FROM penguins to pastries – a cafe in Dorchester has recruited a chef from Antarctica.

Chris Walton has come to The Loft cafe, in Antelope Walk, from the icy depths of the South Pole, where he worked as a chef at a British Antarctic Survey research base.

After spending around 20 years working in restaurants in Weymouth town centre the 41-year-old opted for a change of scenery.

He said: “I’ve worked in quite a few restaurants in the town but it was just too hot and too mundane so when I heard about the opportunity I jumped at it.

“It was in 2009 that I heard an advert on the radio saying ‘chance of a lifetime to work in Antarctica’ and I thought it was too good to pass up.

“The first time I went from November to March, which is summer out there, it wasn’t hotter than minus five the whole time and in the winter it gets down to around minus 46.”

Mr Walton, who lives near the seafront in Weymouth, added: “I loved it so much out there that I went back for another 18 months.

“It was kind of cool the first time I flew over and saw it out the window and saw all the ice sheets and crevasses and masses of blue sky.

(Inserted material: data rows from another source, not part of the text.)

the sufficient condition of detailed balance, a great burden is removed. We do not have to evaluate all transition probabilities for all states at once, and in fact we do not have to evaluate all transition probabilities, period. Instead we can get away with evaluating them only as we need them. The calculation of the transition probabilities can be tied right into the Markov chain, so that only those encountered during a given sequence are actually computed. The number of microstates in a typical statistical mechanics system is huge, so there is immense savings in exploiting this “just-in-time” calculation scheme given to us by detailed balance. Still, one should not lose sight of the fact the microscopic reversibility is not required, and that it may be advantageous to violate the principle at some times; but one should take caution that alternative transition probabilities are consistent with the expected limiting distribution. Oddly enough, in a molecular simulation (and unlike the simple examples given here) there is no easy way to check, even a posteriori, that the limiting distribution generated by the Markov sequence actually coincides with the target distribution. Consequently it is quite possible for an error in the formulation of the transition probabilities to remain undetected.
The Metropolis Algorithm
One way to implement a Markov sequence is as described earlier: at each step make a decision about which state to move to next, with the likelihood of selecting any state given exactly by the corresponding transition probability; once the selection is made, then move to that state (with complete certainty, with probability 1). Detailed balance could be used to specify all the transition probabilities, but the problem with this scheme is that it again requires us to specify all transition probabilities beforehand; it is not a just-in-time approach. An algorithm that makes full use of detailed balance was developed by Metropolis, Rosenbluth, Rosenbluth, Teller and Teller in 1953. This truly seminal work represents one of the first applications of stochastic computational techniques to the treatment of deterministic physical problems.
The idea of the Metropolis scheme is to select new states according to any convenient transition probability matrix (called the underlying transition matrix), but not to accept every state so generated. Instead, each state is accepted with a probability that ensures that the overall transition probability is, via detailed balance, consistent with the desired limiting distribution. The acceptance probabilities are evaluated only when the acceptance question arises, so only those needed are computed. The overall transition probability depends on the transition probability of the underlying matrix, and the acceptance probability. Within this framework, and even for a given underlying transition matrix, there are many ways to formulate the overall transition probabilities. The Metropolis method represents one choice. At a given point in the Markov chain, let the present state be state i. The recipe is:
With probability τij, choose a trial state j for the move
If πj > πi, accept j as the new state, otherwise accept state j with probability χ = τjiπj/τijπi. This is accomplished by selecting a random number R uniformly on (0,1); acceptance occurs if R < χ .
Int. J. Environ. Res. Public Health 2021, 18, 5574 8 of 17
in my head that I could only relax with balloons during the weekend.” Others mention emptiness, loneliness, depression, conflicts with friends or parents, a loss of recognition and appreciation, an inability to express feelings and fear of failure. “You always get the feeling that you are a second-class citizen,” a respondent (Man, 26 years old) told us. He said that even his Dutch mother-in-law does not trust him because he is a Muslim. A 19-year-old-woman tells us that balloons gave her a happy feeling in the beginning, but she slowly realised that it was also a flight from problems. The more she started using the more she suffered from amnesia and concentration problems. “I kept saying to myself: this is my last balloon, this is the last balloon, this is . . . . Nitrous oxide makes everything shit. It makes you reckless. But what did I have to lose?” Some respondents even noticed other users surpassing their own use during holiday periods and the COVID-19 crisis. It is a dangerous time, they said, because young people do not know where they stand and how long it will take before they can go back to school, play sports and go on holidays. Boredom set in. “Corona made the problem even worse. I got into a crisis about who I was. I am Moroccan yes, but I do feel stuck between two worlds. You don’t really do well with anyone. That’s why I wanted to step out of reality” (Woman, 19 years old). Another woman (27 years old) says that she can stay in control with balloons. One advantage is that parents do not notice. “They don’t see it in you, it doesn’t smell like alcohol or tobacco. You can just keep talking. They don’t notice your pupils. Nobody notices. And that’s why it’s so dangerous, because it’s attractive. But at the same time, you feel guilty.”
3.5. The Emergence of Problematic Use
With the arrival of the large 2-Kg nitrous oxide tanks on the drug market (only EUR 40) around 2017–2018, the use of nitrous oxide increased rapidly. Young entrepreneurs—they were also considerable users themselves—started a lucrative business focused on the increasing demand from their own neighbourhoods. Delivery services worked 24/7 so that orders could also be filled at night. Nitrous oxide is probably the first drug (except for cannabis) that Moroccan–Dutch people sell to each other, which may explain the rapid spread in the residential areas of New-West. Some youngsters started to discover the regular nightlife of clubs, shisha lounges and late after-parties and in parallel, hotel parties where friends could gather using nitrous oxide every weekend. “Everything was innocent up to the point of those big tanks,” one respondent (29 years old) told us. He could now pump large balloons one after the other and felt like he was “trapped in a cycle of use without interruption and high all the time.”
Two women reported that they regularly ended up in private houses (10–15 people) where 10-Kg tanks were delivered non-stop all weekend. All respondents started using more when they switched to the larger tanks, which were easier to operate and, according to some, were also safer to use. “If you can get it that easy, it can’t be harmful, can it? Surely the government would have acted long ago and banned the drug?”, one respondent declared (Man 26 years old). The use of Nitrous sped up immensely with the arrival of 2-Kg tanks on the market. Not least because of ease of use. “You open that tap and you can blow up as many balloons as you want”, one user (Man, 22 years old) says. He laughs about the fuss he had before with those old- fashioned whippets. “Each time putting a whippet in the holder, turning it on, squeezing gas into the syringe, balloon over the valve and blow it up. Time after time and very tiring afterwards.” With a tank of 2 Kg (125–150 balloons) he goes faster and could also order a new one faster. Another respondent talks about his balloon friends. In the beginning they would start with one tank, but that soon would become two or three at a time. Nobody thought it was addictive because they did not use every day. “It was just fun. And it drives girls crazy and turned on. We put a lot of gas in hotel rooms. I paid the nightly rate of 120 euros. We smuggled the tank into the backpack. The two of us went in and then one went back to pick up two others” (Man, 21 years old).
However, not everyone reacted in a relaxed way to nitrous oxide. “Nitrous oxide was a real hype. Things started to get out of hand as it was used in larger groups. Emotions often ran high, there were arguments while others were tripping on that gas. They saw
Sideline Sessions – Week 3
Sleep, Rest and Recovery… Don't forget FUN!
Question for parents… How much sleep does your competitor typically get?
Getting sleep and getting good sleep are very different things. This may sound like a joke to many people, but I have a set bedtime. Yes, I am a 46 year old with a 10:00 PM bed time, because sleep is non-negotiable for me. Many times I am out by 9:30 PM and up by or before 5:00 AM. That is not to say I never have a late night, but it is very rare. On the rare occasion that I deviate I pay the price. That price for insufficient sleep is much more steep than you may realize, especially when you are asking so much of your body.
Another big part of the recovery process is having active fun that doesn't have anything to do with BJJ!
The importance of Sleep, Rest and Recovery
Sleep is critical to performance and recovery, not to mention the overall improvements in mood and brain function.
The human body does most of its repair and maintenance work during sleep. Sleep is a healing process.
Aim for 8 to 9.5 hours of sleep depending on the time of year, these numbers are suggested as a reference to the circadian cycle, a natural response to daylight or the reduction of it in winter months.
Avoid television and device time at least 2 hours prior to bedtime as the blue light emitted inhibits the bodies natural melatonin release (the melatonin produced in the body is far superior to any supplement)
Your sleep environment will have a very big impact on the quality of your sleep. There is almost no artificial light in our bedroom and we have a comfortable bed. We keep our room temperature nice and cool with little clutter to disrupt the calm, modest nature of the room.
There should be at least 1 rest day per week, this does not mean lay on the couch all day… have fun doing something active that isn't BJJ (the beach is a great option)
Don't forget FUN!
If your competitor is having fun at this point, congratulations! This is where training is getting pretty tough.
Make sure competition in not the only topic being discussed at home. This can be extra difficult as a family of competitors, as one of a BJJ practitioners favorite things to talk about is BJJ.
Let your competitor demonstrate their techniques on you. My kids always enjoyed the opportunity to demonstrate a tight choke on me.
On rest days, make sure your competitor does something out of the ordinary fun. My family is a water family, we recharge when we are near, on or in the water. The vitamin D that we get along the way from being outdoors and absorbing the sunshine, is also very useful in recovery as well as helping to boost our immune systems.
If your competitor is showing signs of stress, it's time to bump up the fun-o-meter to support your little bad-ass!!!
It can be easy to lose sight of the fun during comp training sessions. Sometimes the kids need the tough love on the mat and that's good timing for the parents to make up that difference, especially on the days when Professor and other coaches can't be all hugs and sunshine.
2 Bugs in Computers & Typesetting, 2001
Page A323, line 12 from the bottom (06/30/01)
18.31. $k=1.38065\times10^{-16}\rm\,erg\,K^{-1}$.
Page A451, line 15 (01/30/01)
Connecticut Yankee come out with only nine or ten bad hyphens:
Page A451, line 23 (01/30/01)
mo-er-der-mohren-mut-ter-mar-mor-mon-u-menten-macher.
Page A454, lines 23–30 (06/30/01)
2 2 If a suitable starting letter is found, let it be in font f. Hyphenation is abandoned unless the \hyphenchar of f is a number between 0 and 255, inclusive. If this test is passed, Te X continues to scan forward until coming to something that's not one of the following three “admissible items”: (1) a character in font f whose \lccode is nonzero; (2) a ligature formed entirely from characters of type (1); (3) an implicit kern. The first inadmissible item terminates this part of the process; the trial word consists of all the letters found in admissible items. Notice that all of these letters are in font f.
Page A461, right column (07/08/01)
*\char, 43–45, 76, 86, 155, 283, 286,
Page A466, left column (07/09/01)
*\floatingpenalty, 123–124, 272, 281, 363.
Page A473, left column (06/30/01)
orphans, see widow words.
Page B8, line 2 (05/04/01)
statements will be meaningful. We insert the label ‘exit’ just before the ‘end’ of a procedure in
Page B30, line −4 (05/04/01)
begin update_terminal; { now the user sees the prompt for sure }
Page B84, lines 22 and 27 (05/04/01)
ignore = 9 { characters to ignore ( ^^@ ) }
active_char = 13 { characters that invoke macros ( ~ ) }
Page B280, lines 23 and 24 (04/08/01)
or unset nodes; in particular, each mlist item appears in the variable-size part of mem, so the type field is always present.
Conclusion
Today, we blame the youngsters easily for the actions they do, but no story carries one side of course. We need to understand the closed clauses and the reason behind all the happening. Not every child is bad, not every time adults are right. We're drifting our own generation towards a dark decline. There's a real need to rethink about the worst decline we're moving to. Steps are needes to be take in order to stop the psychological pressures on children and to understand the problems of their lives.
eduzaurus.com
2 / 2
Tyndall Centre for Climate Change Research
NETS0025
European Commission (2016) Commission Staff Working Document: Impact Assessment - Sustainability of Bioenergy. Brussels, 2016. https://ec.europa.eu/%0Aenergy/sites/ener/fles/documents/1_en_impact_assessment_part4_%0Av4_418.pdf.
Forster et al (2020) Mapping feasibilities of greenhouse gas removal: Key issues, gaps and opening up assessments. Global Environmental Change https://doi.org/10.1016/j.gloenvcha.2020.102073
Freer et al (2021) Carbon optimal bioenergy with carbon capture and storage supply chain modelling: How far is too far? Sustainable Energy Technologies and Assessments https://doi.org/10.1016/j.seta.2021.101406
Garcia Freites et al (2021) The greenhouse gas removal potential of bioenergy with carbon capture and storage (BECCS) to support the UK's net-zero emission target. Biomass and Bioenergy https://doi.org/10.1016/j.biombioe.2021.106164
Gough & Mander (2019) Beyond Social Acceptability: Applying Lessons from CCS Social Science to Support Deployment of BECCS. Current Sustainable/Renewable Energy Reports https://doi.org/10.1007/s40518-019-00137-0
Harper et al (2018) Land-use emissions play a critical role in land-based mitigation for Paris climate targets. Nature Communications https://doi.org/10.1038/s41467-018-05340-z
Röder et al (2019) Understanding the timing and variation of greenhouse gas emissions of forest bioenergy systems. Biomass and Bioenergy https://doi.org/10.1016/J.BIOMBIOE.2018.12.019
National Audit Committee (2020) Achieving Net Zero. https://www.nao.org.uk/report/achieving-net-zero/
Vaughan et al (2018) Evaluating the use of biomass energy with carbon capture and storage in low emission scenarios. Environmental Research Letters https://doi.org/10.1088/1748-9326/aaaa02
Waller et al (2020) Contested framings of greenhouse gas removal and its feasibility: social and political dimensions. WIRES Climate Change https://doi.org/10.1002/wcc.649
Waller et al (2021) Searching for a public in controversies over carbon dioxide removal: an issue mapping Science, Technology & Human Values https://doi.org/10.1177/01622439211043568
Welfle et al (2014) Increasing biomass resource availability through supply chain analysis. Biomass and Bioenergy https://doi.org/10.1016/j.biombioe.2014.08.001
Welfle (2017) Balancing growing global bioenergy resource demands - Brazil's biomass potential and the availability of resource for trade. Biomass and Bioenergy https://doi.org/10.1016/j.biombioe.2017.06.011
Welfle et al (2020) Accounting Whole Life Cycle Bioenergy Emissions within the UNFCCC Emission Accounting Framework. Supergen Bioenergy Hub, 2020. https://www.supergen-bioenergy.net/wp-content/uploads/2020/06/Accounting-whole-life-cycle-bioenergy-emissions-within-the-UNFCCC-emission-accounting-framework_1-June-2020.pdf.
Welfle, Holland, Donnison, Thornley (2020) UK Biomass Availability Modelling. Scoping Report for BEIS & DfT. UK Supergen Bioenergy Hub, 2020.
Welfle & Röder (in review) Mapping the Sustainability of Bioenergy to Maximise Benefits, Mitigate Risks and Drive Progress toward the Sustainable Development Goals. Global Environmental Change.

“We were 16 kilometres from a colony of emperor penguins which was amazing, we got to see them hatching from eggs and then grow into fully fledged chicks – there were 8,000 of them.

“When we went to visit the colony we had to abseil down a 30-metre ice cliff, your hands are just freezing up while you’re doing it.”

Mr Walton said: “Coming back home was odd, especially travelling back through Africa and going from minus 20 to 40 degrees in one journey.

“You forget what other people look like because there were only 11 of us out there during the winter.

“It was a bit of a challenge feeding that many people in those conditions, we only got one delivery so if you forgot something you can’t just go down the shop.

“You improvise a lot and make almost everything from scratch.”

Mr Walton will be heading back out to the South Pole in November for another 18 months.